What is the Current Impact of this Investigation?
When the investigation was first announced, many solar panel manufacturers increased their wholesale prices in anticipation of the potential impacts of new tariffs. Some manufacturers even paused shipments to the United States while they awaited more clarity about the situation. This resulted in increased panel pricing, and increased risks to the supply chain.
Following President Biden’s announcement of the two-year tariff exemption and the use of the Defense Production Act, we’re starting to see some improvements in the supply chain, although the industry is still digesting the expected short-term and long-term implications of these announcements.
What are the Expected Long-Term Impacts?
Long-term impacts will be determined by the outcome of the investigation, but the 24-month suspension of duties and safe harbor conditions for importers will provide needed relief to solar companies going into 2023. We’re confident that the industry can adapt and overcome, like we have in the past when facing other large-scale challenges.
What is Palmetto Doing to Mitigate Potential Risks?
Throughout this debate, one thing has been made clear: Palmetto is already well-prepared to mitigate any potential risks to sales and fulfillment that might come from this situation.
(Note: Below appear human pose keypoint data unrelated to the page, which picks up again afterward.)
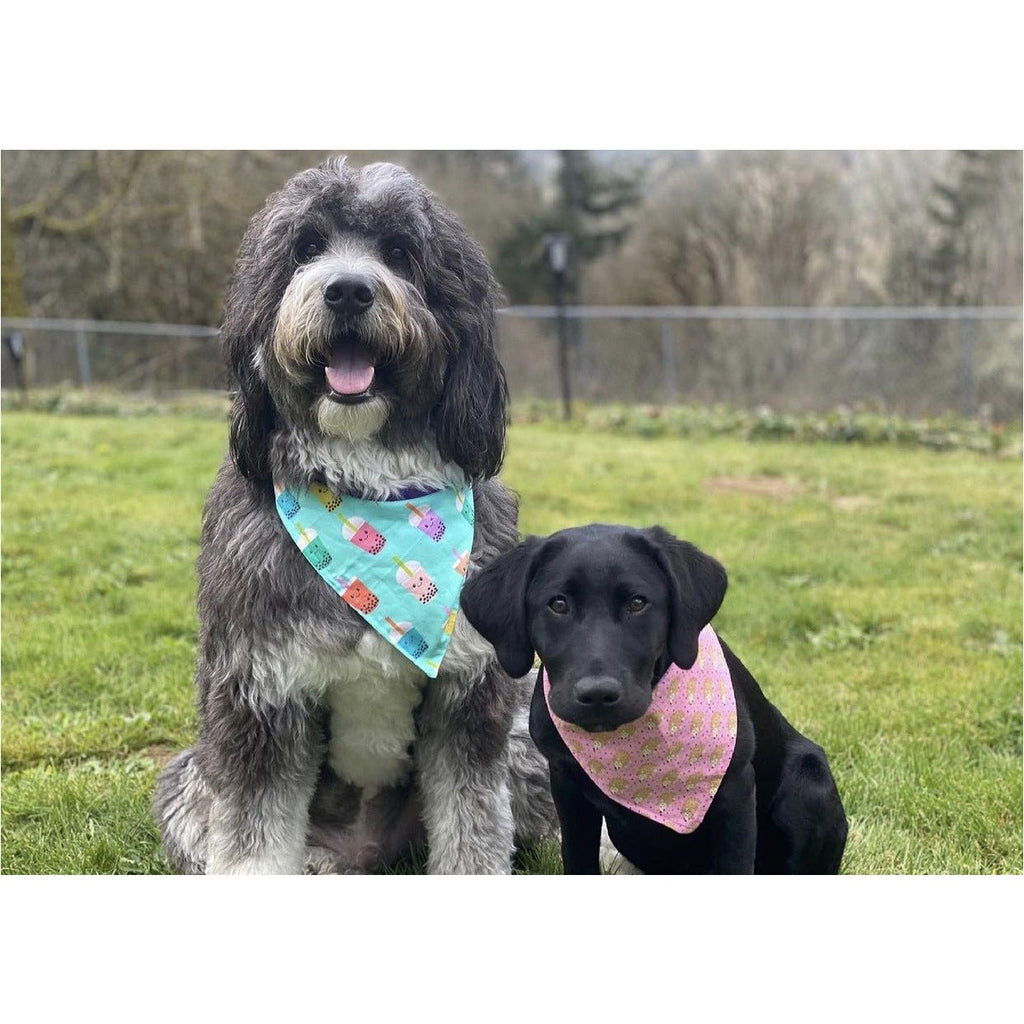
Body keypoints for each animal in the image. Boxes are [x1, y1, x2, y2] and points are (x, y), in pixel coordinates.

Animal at [152, 157, 557, 872]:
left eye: (399, 252)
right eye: (305, 248)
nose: (346, 291)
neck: (369, 491)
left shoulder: (470, 700)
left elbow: (475, 828)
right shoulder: (261, 695)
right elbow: (253, 842)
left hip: (520, 739)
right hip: (188, 782)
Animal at [462, 528, 847, 872]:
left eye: (637, 603)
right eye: (558, 604)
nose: (598, 694)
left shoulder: (734, 791)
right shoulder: (567, 786)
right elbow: (578, 860)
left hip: (808, 783)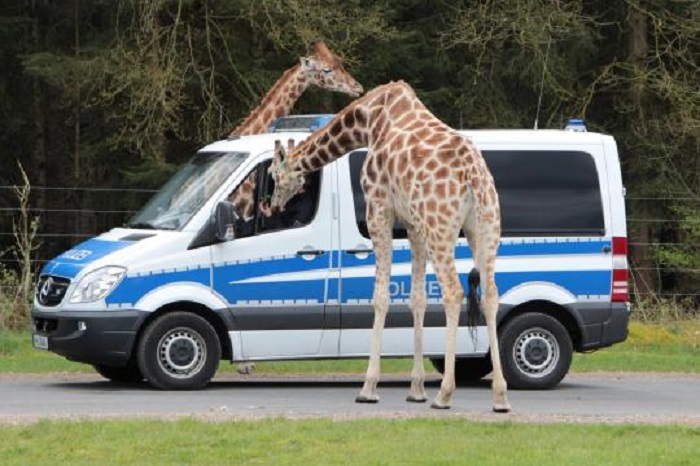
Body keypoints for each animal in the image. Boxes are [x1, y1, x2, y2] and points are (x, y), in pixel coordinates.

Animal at [266, 82, 512, 414]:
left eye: (273, 175)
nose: (273, 206)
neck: (367, 120)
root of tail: (473, 175)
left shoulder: (378, 208)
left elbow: (381, 297)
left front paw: (369, 387)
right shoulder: (413, 225)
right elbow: (417, 300)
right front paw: (416, 389)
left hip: (442, 228)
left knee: (453, 291)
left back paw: (445, 393)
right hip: (485, 228)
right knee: (490, 295)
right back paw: (500, 395)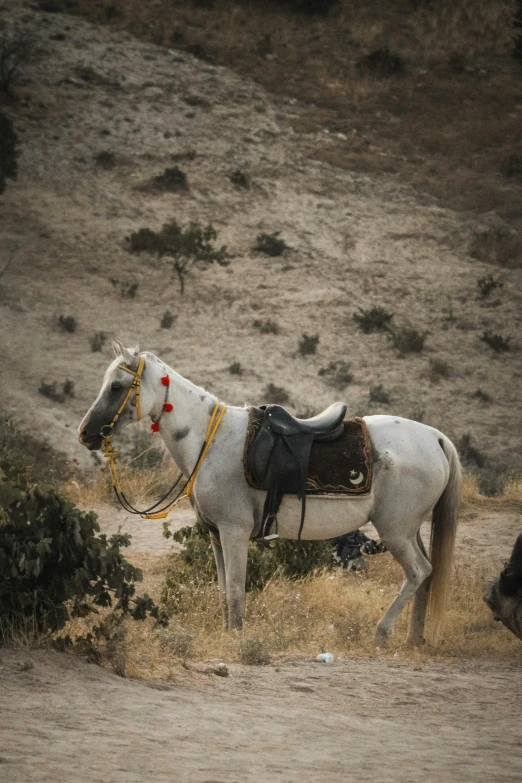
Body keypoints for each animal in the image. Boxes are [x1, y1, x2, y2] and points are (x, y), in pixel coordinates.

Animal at [78, 346, 460, 648]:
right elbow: (223, 591)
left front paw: (236, 637)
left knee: (418, 571)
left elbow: (235, 589)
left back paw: (382, 634)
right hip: (409, 530)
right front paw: (227, 633)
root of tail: (436, 437)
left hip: (395, 531)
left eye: (116, 386)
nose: (85, 434)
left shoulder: (234, 531)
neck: (209, 440)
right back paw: (413, 638)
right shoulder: (216, 536)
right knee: (426, 574)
In addition to the flexibility provided by our current platform, updates are already underway to further adapt and respond to these changes.
Our unique market position enables us to make nimble yet significant changes that help maintain our strong supply chain position and competitive pricing, allowing our Sales and Installation Partners to continue operations as smoothly as possible.
1. Supply Risk Assessment
Actively assessing supply risk with our suppliers, to better determine where we may need to supplement existing suppliers with new panel sources and new warehouses.
2. Equipment Diversification
We are rapidly building a module diversification strategy, using criteria based on a set of product performance, warranty, underwriting, and supply availability.
3. Tech Enablement
We plan to enhance our sales platform to support locally targeted panel and module bundling, based on availability and fulfillment optimization.
What Can Partners Expect from These Updates?
We’ll be providing additional tools and training for sales and installation partners to learn how to best use these new features.
1. New Sales Positioning
Any information about new modules in the equipment bundles will be provided to sales partners, with differences clearly outlined to aid in the sales process.
2. Automatic Module Selection
Palmetto’s sales platform will automatically add the best module option for fulfillment, based on local market requirements and conditions.
3. Updated Site Design & Engineering
Site designs and engineering plans will automatically be updated to reflect the auto-bundled equipment in any new sales proposals.
4. Stronger Supply Chain
Equipment routing from new warehouse options will be configured into our fulfillment platform, ensuring we minimize any disruptions to the supply chain.
Palmetto is Ready to Support Our Partners
In the solar industry, the only constant is change, so Palmetto takes proactive measures to address those changes and support our sales and installation partners. We will continue to monitor this situation closely, strategically intervening and engaging in measured advocacy efforts and we will update you with any important developments along the way.
The U.S. must continue to support the adoption of clean energy during this pivotal moment in human history. The world depends on it.